What to Expect Before Starting
Because Skyrizi partially suppresses immune function, your doctor will screen you for tuberculosis (TB) before prescribing it. If you have a history of latent or active TB that wasn’t fully treated, you may need to complete TB therapy before starting Skyrizi. You should not receive Skyrizi if you have active TB. Monitoring for signs of infection continues throughout treatment.
Side Effects and Long-Term Safety
Across 17 clinical trials, the most commonly reported side effects were upper respiratory infections, nasopharyngitis (common cold symptoms), joint pain, headache, and elevated blood pressure. These are generally mild and consistent with what’s seen across the biologic drug class.
The strongest safety data comes from the LIMMitless extension trial, which followed 897 psoriasis patients for up to six years of continuous Skyrizi use, accumulating nearly 5,000 patient-years of exposure. Over that period, rates of serious adverse events remained low and stable: serious infections occurred at a rate of about 1.1 per 100 patient-years, major cardiovascular events at 0.4 per 100 patient-years, and malignancies (excluding non-melanoma skin cancer) at 0.5 per 100 patient-years.

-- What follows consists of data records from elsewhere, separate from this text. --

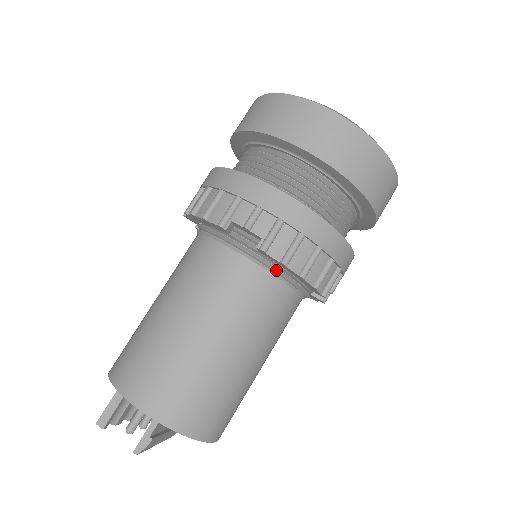
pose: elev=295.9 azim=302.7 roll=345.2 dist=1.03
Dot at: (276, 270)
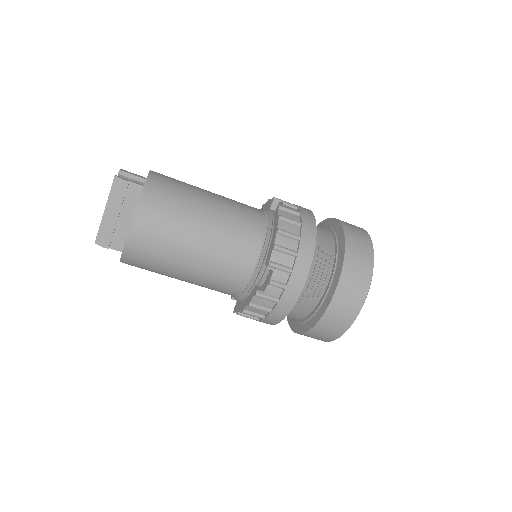
Dot at: (269, 227)
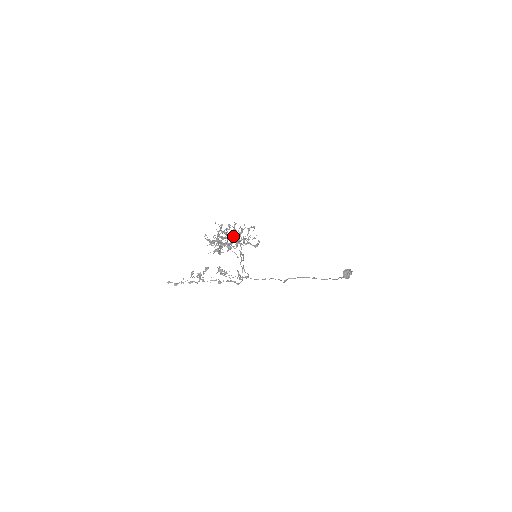
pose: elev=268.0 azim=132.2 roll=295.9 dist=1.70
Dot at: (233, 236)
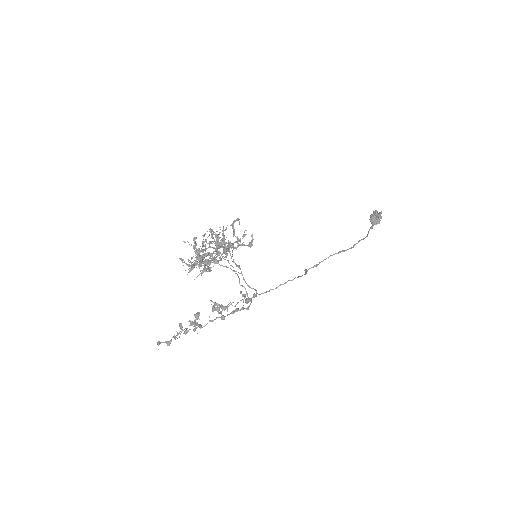
Dot at: (216, 245)
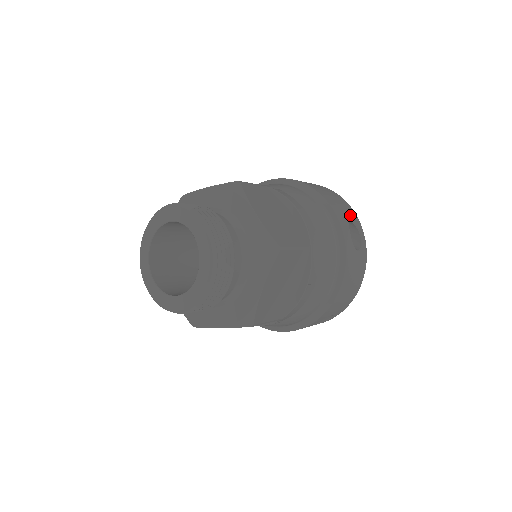
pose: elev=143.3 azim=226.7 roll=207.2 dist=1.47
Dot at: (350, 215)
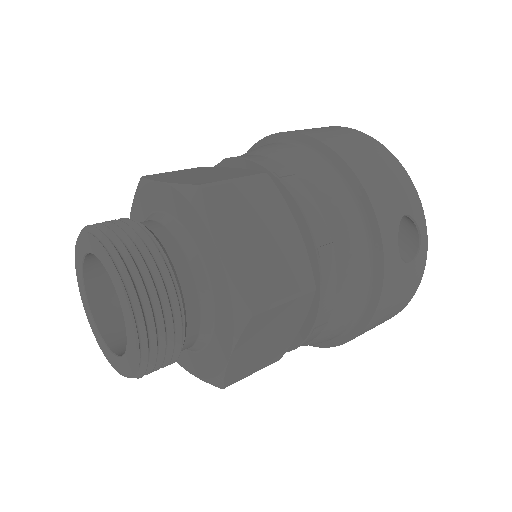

Critically, none of these rates increased over time, and no new safety signals emerged. Nine deaths occurred during the study, all deemed unrelated to the drug by investigators. Only about 1.7% of patients discontinued due to side effects over the full six years.
This long-term profile is reassuring for a medication that many people will take indefinitely, since the conditions it treats are chronic and typically return if treatment stops.